▸ Given problem
Copy the rows below word for word, starting with the line that contains "collectors: J. Rock" and ending with the line that contains "genus: Triplaris", with both of those lines included.

▸ The records
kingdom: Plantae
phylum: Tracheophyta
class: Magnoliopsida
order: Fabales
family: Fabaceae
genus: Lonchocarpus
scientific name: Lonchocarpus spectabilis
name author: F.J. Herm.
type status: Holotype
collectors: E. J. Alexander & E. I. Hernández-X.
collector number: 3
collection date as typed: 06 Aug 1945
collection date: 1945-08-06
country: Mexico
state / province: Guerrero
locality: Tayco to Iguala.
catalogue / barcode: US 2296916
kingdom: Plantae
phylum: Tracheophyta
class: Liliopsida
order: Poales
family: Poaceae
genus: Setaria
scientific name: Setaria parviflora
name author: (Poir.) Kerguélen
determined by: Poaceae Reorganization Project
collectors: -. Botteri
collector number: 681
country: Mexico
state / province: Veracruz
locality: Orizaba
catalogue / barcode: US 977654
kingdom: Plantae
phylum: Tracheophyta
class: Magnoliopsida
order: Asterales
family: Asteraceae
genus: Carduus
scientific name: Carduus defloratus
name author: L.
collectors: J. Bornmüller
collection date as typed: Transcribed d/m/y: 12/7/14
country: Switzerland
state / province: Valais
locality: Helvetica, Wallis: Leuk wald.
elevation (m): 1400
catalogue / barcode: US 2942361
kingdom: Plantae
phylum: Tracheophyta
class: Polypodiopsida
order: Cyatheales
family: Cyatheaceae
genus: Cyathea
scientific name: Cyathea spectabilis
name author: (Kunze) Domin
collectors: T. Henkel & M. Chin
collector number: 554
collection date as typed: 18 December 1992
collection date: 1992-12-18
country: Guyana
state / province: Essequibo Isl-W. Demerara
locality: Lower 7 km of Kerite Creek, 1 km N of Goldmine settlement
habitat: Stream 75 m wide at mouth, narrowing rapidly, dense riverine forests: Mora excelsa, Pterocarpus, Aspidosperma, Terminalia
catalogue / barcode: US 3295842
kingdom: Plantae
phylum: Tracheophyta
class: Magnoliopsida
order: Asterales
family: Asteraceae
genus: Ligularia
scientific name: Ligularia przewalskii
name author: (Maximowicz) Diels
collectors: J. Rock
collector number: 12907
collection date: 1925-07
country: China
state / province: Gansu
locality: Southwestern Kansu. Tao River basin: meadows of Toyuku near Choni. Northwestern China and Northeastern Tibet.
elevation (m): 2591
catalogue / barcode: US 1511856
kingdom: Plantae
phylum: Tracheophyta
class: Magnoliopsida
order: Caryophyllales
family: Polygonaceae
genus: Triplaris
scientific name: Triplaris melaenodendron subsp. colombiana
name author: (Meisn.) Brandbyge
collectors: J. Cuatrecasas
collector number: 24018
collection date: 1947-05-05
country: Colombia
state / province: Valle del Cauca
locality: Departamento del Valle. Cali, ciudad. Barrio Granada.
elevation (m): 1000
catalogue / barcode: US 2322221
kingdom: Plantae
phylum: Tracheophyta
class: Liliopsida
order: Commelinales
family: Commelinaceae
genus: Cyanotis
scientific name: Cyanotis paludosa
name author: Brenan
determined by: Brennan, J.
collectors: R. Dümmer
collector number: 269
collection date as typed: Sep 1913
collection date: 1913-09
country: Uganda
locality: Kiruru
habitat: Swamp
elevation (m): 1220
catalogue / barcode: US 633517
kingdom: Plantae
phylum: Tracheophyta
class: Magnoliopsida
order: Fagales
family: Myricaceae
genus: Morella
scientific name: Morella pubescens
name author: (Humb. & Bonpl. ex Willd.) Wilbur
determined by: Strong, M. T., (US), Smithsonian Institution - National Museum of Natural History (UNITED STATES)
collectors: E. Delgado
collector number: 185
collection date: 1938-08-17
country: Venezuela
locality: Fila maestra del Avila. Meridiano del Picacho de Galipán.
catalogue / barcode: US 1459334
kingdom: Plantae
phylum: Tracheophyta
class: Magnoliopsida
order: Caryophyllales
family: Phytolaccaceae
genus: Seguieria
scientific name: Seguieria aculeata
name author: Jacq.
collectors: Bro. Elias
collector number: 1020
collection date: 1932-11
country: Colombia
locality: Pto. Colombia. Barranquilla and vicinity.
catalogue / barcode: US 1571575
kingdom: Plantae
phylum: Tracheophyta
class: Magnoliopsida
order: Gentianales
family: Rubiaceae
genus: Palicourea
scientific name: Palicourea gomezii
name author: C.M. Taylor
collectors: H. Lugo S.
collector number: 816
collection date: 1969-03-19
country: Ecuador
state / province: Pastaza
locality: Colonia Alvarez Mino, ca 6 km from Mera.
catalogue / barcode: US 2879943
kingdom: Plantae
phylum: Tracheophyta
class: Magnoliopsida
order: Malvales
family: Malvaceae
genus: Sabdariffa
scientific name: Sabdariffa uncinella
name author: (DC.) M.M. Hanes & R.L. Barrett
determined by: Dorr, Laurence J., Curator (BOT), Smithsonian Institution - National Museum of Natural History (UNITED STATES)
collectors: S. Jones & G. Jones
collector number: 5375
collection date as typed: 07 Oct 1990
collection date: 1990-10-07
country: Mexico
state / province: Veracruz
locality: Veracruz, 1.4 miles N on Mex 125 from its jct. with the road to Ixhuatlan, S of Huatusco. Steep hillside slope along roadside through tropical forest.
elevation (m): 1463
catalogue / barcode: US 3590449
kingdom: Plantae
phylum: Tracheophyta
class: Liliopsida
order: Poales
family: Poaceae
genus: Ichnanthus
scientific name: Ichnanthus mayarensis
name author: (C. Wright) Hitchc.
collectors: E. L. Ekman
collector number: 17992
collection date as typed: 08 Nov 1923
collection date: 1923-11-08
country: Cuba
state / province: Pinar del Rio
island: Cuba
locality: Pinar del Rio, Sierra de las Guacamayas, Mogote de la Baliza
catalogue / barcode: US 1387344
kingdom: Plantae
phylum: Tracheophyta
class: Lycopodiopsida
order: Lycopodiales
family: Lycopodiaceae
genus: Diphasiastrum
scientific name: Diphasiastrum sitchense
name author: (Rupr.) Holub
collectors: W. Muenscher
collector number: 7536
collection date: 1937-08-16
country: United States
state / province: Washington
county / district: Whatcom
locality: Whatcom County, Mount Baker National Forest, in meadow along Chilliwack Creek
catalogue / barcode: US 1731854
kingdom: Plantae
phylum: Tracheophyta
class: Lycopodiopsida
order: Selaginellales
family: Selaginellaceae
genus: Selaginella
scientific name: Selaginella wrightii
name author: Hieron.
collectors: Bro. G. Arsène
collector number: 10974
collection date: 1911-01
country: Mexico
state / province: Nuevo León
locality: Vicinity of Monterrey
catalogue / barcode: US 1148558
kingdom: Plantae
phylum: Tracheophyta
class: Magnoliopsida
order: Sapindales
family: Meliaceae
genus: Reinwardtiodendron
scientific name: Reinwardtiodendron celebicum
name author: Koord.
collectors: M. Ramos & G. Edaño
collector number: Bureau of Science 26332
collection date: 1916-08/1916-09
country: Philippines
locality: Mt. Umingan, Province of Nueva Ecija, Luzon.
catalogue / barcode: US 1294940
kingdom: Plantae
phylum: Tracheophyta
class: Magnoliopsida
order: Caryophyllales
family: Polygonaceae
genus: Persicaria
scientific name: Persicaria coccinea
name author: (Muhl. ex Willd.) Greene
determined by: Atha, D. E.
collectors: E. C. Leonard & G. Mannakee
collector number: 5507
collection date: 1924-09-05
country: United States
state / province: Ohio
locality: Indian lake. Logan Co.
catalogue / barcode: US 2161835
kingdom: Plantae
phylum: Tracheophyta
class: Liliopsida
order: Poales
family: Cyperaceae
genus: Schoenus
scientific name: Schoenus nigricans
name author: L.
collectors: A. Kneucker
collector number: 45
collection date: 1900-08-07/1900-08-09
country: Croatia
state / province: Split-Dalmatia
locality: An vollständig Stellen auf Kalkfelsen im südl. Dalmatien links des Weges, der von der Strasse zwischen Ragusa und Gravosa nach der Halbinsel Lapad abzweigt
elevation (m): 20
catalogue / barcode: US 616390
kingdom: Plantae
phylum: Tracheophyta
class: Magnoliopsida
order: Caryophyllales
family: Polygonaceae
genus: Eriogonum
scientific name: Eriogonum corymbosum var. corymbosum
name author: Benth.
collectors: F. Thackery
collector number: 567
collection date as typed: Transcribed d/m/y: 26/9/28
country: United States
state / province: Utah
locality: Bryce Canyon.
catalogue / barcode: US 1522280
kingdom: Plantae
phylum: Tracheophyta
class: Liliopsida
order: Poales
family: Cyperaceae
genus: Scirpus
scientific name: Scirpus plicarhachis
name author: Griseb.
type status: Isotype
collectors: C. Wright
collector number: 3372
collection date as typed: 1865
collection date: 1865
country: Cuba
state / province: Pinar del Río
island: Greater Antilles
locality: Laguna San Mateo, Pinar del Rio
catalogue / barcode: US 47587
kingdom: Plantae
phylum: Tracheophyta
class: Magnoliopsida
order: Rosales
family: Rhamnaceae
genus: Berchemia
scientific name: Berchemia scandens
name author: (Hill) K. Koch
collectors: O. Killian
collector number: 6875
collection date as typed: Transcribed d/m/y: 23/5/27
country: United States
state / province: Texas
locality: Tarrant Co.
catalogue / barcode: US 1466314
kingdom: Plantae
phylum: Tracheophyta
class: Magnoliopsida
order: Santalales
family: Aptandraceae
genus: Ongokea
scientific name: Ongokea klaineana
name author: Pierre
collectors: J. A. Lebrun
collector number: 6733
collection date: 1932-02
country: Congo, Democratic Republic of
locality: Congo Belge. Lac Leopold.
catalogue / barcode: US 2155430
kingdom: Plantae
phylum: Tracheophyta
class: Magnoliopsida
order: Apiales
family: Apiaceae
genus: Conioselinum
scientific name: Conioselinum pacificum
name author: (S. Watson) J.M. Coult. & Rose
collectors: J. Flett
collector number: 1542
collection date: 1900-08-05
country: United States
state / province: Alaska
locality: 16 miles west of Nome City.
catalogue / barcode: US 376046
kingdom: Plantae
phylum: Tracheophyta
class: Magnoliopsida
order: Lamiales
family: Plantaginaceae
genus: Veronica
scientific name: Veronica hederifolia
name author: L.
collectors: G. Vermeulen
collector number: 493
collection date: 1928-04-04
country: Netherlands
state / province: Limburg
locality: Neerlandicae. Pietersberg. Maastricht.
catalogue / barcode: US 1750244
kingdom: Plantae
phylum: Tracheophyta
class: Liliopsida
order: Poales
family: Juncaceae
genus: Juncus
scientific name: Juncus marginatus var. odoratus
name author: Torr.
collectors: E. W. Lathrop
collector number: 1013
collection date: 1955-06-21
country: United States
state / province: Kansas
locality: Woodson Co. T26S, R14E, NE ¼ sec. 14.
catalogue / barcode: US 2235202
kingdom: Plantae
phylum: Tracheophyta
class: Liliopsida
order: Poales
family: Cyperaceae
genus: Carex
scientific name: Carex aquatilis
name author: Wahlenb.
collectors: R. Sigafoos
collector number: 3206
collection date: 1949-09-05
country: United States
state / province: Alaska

▸ Answer to the exercise
collectors: J. Rock
collector number: 12907
collection date: 1925-07
country: China
state / province: Gansu
locality: Southwestern Kansu. Tao River basin: meadows of Toyuku near Choni. Northwestern China and Northeastern Tibet.
elevation (m): 2591
catalogue / barcode: US 1511856
kingdom: Plantae
phylum: Tracheophyta
class: Magnoliopsida
order: Caryophyllales
family: Polygonaceae
genus: Triplaris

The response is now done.